Carrboro Southern psych-rockers Some Army are aiming to fund their debut LP via—you guessed it—popular crowdsourcing platform Kickstarter. Early February will see the start of a 30-day campaign, with the band setting its sights on respected North Carolina producer, musician, and sound engineer Mitch Easter’s Fidelitorium Studio.

“It’s going to be a dark, soulful, psych-pop record,” says songwriter Russell Baggett. “We hope to raise $7,000 to make it. Yikes.”
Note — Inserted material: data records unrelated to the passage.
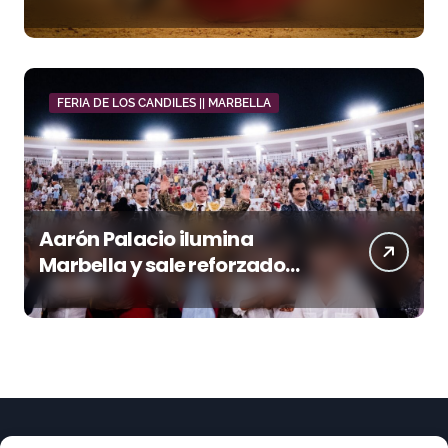
de luces ante los suyos
FERIA DE LOS CANDILES || MARBELLA
Aarón Palacio ilumina
Marbella y sale reforzado
junto a Manzanares y
Morante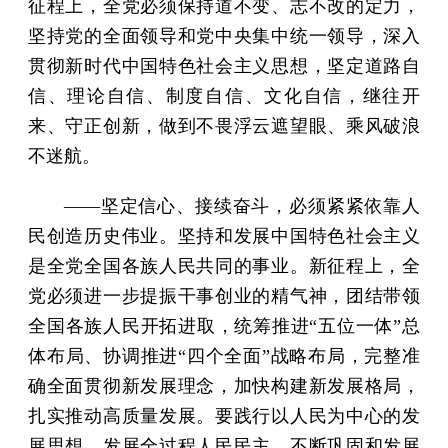
征程上，全党必须保持道不变、志不改的定力，
坚持党的全面领导和党中央集中统一领导，深入
贯彻新时代中国特色社会主义思想，坚定道路自
信、理论自信、制度自信、文化自信，继往开
来、守正创新，做到不畏浮云遮望眼、乘风破浪
不迷航。
——坚定信心、接续奋斗，必须紧紧依靠人
民创造历史伟业。坚持和发展中国特色社会主义
是全党全国各族人民共同的事业。新征程上，全
党必须进一步提振干事创业的精气神，团结带领
全国各族人民开拓进取，统筹推进“五位一体”总
体布局、协调推进“四个全面”战略布局，完整准
确全面贯彻新发展理念，加快构建新发展格局，
扎实推动高质量发展。要践行以人民为中心的发
展思想，发展全过程人民民主，不断巩固和发展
Some Army has gathered a pool of some 15 songs, which will be tightened and narrowed down to 10 or 11 tracks before the band goes into the studio. The existing catalog—two 7″ singles and one hell of an EP—reveals a band of respectable potential, both in its confidently nuanced lyricism and Wilco-meets-Grandaddy, wall-of-jangle aesthetic. And while Baggett’s usual home-recording approach is to take his time and layer on instruments as he thinks of them, he’s excited to make a record quickly—in a week, he says—and arrange the new songs more deliberately.

If the campaign is successful, recording will start this summer, though Baggett is aware that a Kickstarter campaign is no guarantee. Some fail, and it may be an imperfect model. After weighing their options, though, the members of Some Army realized this was probably their best bet for recording in the analog studio of their choice and then having the album professionally mastered.

“We have a clear vision for these new songs and we think they deserve to be recorded professionally,” Baggett says. “It’s pretty straightforward—if enough people agree, we’ll get that chance.”